At the same time, an instinct within her bubbled to the surface the night before she was to audition in a role that would put her alongside Rob Lowe (playing the part of a father who is only recently informed he has an eight-year-old daughter when his French ex dies unexpectedly in a plane crash from Paris to New York–unfortunately, this would mean Ava would have to adopt a French accent and take the required elocution classes to do so). She crept out of her bed, walking past her mother, who had fallen asleep to an episode of Golden Girls in the living room, with ease. She got on the bus, paying the fare with the change she was “so generously” allotted in her piggy bank by Lena. By now, she was well-aware of all routes leading to the Beverly Center. And there was nothing stopping her. Before her life would change forever, she had to return to the one spotlight that truly mattered: the fluorescent one she had shared on so many occasions with her mannequin tribe.

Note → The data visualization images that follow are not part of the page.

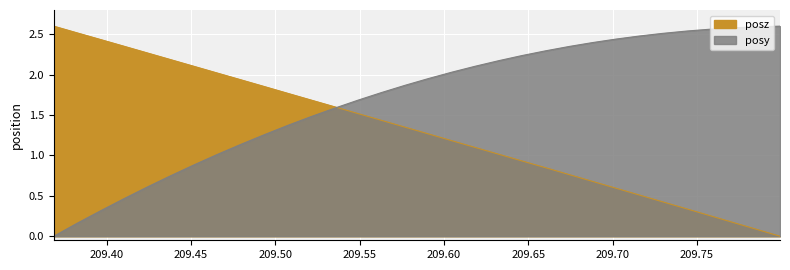

What position from the right is 209.5912?

16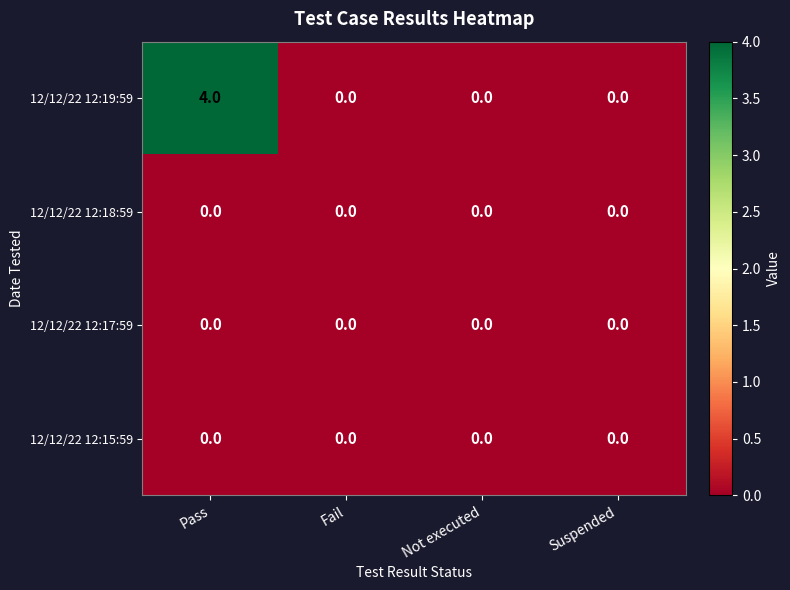

What is the sum of the 12/12/22 12:19:59 values at Fail and Pass?

4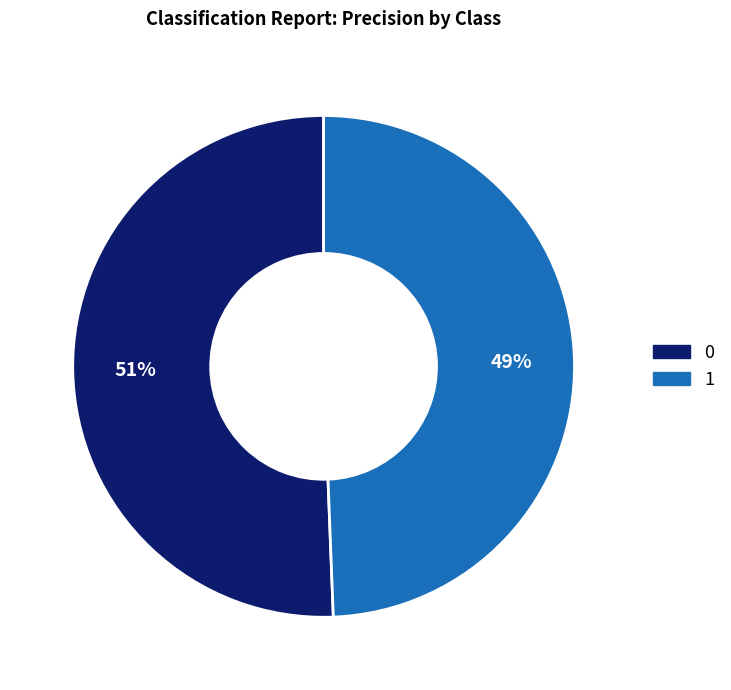

To the nearest percent, what is the combined percentage of 0 and 1?

100%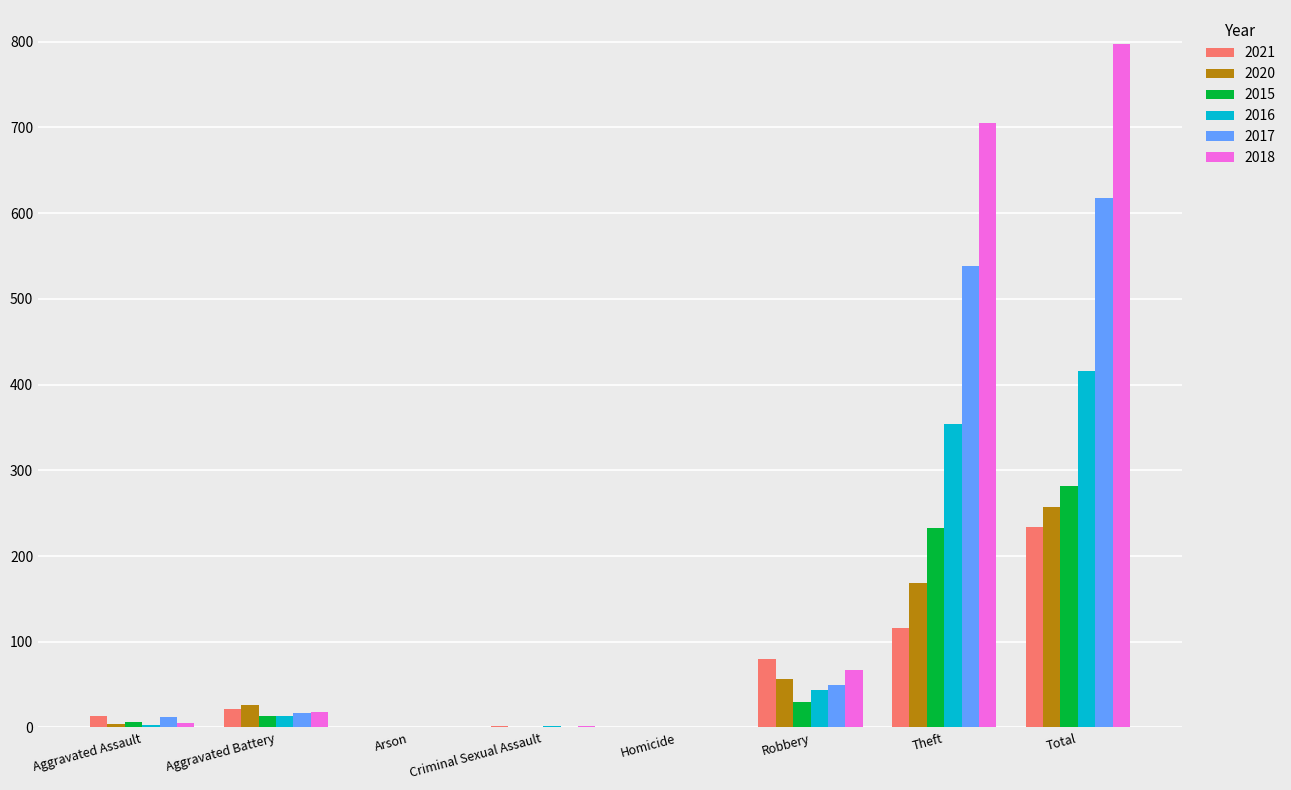

Is it true that 2020 equals 168 at Theft?

True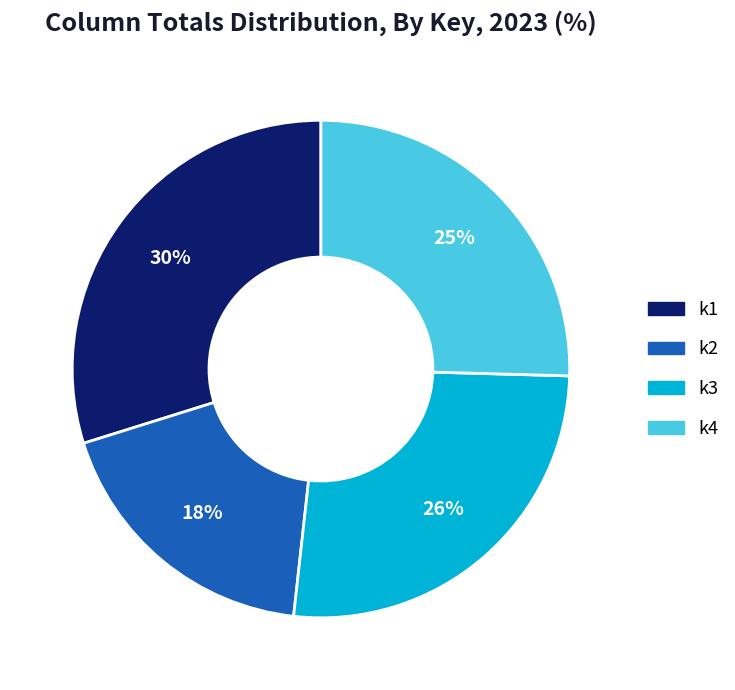

Is there any slice that represents more than half of the pie?

No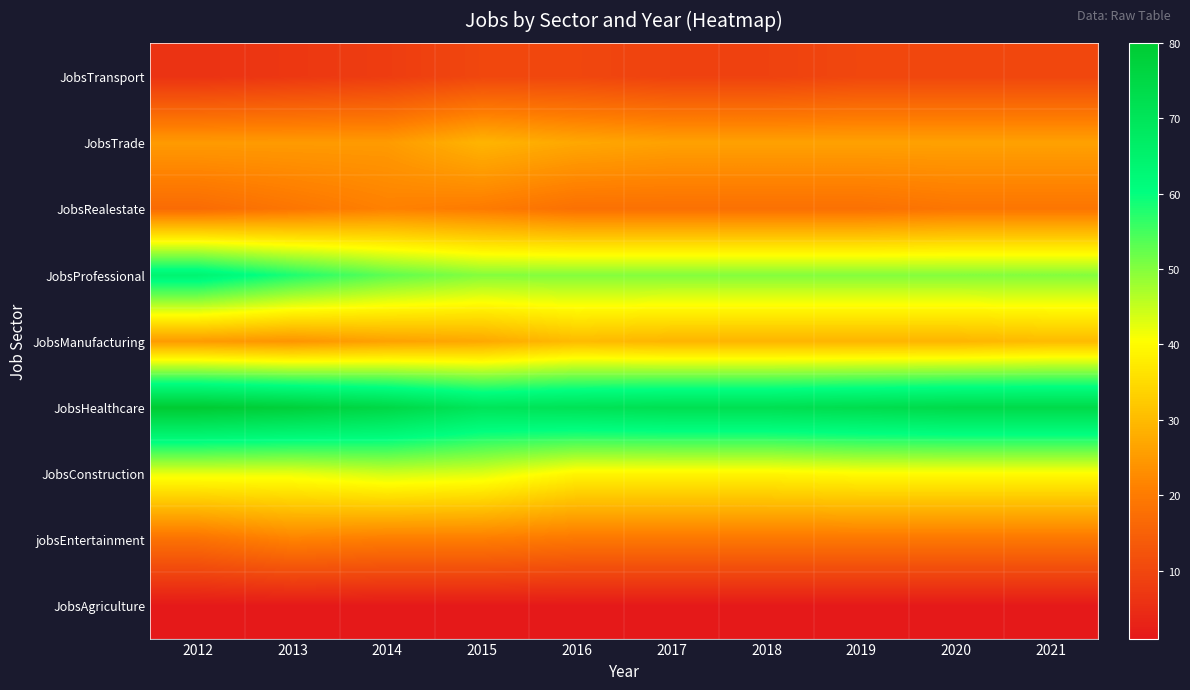

Reading right to left, what are all the values shown in this chart?

JobsAgriculture: 2021=1	2020=1	2019=1	2018=1	2017=1	2016=1	2015=1	2014=1	2013=1	2012=1
jobsEntertainment: 2021=19	2020=19	2019=19	2018=19	2017=19	2016=19	2015=20	2014=20	2013=21	2012=18
JobsConstruction: 2021=40	2020=40	2019=40	2018=39	2017=39	2016=39	2015=43	2014=44	2013=42	2012=42
JobsHealthcare: 2021=74	2020=74	2019=73	2018=72	2017=72	2016=71	2015=70	2014=75	2013=78	2012=80
JobsManufacturing: 2021=30	2020=29	2019=29	2018=29	2017=29	2016=30	2015=27	2014=26	2013=24	2012=25
JobsProfessional: 2021=50	2020=50	2019=50	2018=50	2017=50	2016=50	2015=50	2014=53	2013=58	2012=64
JobsRealestate: 2021=19	2020=19	2019=18	2018=18	2017=18	2016=18	2015=20	2014=21	2013=19	2012=17
JobsTrade: 2021=26	2020=26	2019=26	2018=26	2017=26	2016=27	2015=29	2014=25	2013=25	2012=25
JobsTransport: 2021=10	2020=10	2019=10	2018=9	2017=9	2016=10	2015=10	2014=8	2013=7	2012=6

After shimmying through a small opening in one of the back security gates, she made her way through the darkened mall. It wouldn’t be long before they found her, she knew, but she would make the most of it in the interim. Smashing through the display window of Limited Too with a nearby potted plant, the glass shattered and set the alarm off on contact. Time was of the essence now. And as she jutted her hip out to knock aside and usurp the only other child mannequin on display, she realized how humorous it was to think that the Beverly Center had once been an amusement park for children called Beverly Park and Kiddyland. She felt as though she was in it now for all the delight and excitement she was having over resuming her rightful place on a mannequin pedestal. A short-lived moment made even sweeter by the fact that when security and police authorities descended upon her, they couldn’t distinguish her from the other mannequins. It was her greatest performance yet. And finally, she had to reveal herself to them to make it known, “Fuck being a child star! I wanna be a child mannequin!”